Numerical indicators, which is what technical analysis is based upon, is a mathematically objective strategy. That does not mean it can help you choose the right trading platform or that it has the ability to predict the future. However, technical analysis is a math-based discipline and deals with specific numbers and formulas. Technical analysis is the opposite of fundamental analysis, which is built on qualitative characteristics of companies instead of raw, objective numbers. 

Forex Applications

Investors who trade the forex markets use multiple technical analysis techniques to evaluate currency pairs. One of those strategies is based on recent price averages. In fact, most of the top brokerage platforms let account holders employ multiple technical analysis measurements as chart overlays. That way, it’s easy to get a visual of where resistance levels are, where support is, how the two currencies have fluctuated in relative price in the recent past, what the 200-day and 50-day averages are, and more. In addition to moving averages, forex enthusiasts often make use of Bollinger bands, ATR (average true range), RSI (relative strength index), the MACD (moving average convergence divergence, and several other indicators.

Averages Tell a Story

Active traders in nearly every asset class compare long-term and short-term price averages and make educated guesses about future prices.
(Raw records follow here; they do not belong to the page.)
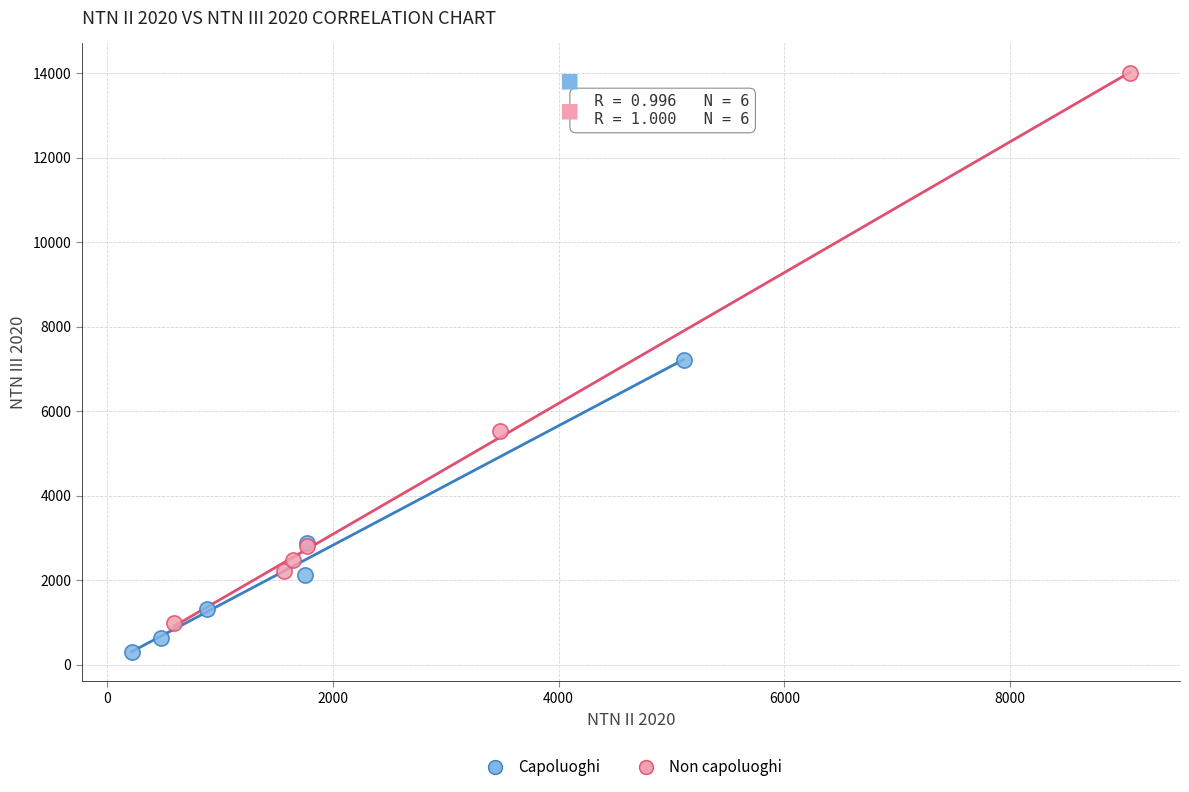

Which series reaches the maximum Y coordinate?

Non capoluoghi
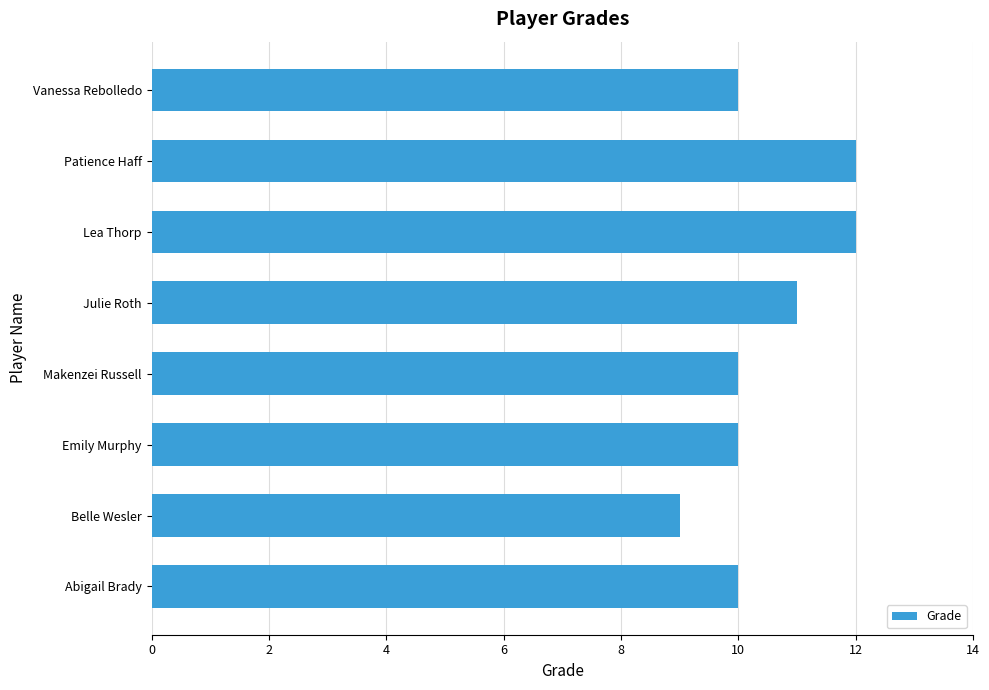

Reading top to bottom, transcribe all the data shown in this chart.

Vanessa Rebolledo=10	Patience Haff=12	Lea Thorp=12	Julie Roth=11	Makenzei Russell=10	Emily Murphy=10	Belle Wesler=9	Abigail Brady=10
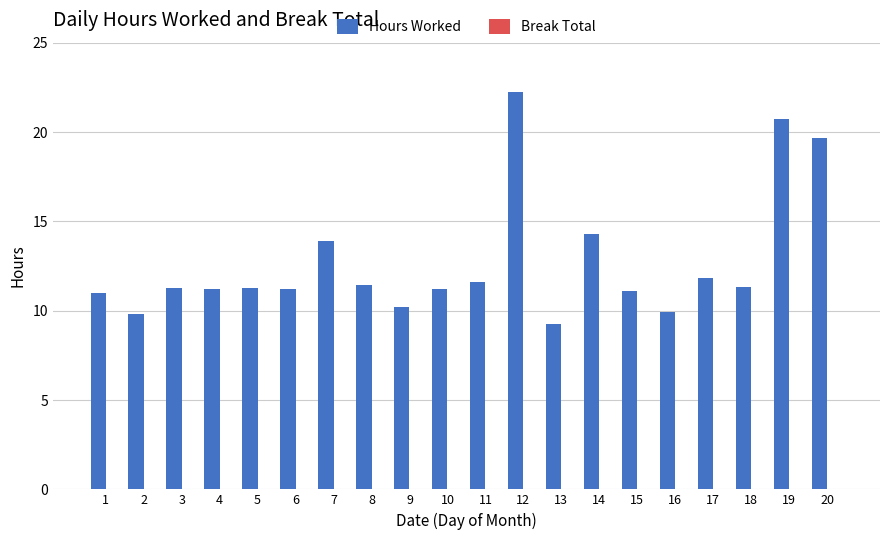

Is it true that the value at 3 is 17.4?

False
This can help them get prepared for wild swings in either direction. The most classic example is when an asset’s 50-day moving average price line rises above its 200-day average line, many traders interpret that move as a bullish one. In other words, when 50 breaks above 200, there’s a good chance that prices are entering an uptrend. At least that’s the theory.  

Back Testing

One of the main advantages of using numerical-based analysis is that you can back test your strategies and theories and see how well they would have performed in prior time periods. If you come up with the following hypothesis, every time gold’s price breaks through a support level, it will drop five percent in price within two days, you can test the theory on old price charts and see how well it would have performed had you put the theory in place. Backtesting is a good way to check out the overall viability of a technique or hypothesis, but it is not foolproof. Just because something worked for three months last year, for example, does not mean it will perform as well in the immediate or distant future.